**Job**
Copy every line of the records below verbatim, without altering a single character.

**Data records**
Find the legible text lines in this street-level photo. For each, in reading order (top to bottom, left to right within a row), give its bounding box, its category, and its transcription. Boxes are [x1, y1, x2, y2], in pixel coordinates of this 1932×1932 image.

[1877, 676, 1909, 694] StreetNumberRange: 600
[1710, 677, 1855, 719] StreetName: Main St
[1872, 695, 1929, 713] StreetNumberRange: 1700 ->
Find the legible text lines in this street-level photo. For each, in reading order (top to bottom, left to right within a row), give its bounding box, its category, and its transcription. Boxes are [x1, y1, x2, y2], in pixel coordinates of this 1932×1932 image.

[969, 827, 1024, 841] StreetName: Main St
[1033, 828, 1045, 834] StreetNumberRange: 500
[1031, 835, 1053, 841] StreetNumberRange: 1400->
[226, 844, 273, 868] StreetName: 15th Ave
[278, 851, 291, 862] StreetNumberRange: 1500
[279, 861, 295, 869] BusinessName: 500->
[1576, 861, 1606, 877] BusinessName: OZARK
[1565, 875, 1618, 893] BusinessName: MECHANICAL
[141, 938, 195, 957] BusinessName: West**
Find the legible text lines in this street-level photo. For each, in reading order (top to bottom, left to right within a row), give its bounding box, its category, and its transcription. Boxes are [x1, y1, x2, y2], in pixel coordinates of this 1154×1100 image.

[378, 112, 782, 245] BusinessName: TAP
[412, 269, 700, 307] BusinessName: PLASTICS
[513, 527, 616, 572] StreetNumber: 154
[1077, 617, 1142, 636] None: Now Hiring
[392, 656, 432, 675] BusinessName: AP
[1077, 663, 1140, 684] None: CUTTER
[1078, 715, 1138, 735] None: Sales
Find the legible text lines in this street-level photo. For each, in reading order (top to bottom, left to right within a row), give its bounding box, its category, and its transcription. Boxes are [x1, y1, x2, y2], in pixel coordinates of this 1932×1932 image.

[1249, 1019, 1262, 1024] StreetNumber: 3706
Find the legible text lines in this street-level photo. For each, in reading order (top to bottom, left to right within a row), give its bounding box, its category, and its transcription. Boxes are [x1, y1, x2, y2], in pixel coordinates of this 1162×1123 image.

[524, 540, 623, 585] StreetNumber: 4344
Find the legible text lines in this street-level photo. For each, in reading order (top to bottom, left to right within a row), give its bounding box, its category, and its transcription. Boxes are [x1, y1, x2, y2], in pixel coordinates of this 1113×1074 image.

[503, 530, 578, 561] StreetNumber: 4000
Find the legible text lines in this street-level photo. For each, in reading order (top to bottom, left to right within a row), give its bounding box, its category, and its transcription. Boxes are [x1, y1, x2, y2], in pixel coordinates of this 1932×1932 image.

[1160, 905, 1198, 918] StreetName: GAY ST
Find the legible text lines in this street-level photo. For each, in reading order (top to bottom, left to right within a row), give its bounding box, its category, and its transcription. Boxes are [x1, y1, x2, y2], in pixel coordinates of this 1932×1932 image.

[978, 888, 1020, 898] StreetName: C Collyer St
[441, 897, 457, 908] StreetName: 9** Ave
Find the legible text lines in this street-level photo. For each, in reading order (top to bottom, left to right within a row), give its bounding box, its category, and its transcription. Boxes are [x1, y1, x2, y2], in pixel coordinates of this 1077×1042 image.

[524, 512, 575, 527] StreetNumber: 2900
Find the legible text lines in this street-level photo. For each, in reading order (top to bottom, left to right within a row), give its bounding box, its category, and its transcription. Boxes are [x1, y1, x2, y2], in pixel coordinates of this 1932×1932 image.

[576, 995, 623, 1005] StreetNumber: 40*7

**Completed exercise**
Find the legible text lines in this street-level photo. For each, in reading order (top to bottom, left to right within a row), give its bounding box, its category, and its transcription. Boxes are [x1, y1, x2, y2], in pixel coordinates of this 1932×1932 image.

[1877, 676, 1909, 694] StreetNumberRange: 600
[1710, 677, 1855, 719] StreetName: Main St
[1872, 695, 1929, 713] StreetNumberRange: 1700 ->
Find the legible text lines in this street-level photo. For each, in reading order (top to bottom, left to right within a row), give its bounding box, its category, and its transcription. Boxes are [x1, y1, x2, y2], in pixel coordinates of this 1932×1932 image.

[969, 827, 1024, 841] StreetName: Main St
[1033, 828, 1045, 834] StreetNumberRange: 500
[1031, 835, 1053, 841] StreetNumberRange: 1400->
[226, 844, 273, 868] StreetName: 15th Ave
[278, 851, 291, 862] StreetNumberRange: 1500
[279, 861, 295, 869] BusinessName: 500->
[1576, 861, 1606, 877] BusinessName: OZARK
[1565, 875, 1618, 893] BusinessName: MECHANICAL
[141, 938, 195, 957] BusinessName: West**
Find the legible text lines in this street-level photo. For each, in reading order (top to bottom, left to right within a row), give its bounding box, its category, and its transcription. Boxes are [x1, y1, x2, y2], in pixel coordinates of this 1154×1100 image.

[378, 112, 782, 245] BusinessName: TAP
[412, 269, 700, 307] BusinessName: PLASTICS
[513, 527, 616, 572] StreetNumber: 154
[1077, 617, 1142, 636] None: Now Hiring
[392, 656, 432, 675] BusinessName: AP
[1077, 663, 1140, 684] None: CUTTER
[1078, 715, 1138, 735] None: Sales
Find the legible text lines in this street-level photo. For each, in reading order (top to bottom, left to right within a row), give its bounding box, its category, and its transcription. Boxes are [x1, y1, x2, y2], in pixel coordinates of this 1932×1932 image.

[1249, 1019, 1262, 1024] StreetNumber: 3706
Find the legible text lines in this street-level photo. For each, in reading order (top to bottom, left to right within a row), give its bounding box, its category, and its transcription. Boxes are [x1, y1, x2, y2], in pixel coordinates of this 1162×1123 image.

[524, 540, 623, 585] StreetNumber: 4344
Find the legible text lines in this street-level photo. For each, in reading order (top to bottom, left to right within a row), give its bounding box, its category, and its transcription. Boxes are [x1, y1, x2, y2], in pixel coordinates of this 1113×1074 image.

[503, 530, 578, 561] StreetNumber: 4000
Find the legible text lines in this street-level photo. For each, in reading order (top to bottom, left to right within a row), give its bounding box, its category, and its transcription. Boxes are [x1, y1, x2, y2], in pixel coordinates of this 1932×1932 image.

[1160, 905, 1198, 918] StreetName: GAY ST
Find the legible text lines in this street-level photo. For each, in reading order (top to bottom, left to right within a row), give its bounding box, its category, and its transcription. Boxes are [x1, y1, x2, y2], in pixel coordinates of this 1932×1932 image.

[978, 888, 1020, 898] StreetName: C Collyer St
[441, 897, 457, 908] StreetName: 9** Ave
Find the legible text lines in this street-level photo. For each, in reading order (top to bottom, left to right within a row), give its bounding box, its category, and its transcription. Boxes are [x1, y1, x2, y2], in pixel coordinates of this 1077×1042 image.

[524, 512, 575, 527] StreetNumber: 2900
Find the legible text lines in this street-level photo. For each, in reading order (top to bottom, left to right within a row), give its bounding box, its category, and its transcription. Boxes are [x1, y1, x2, y2], in pixel coordinates of this 1932×1932 image.

[576, 995, 623, 1005] StreetNumber: 40*7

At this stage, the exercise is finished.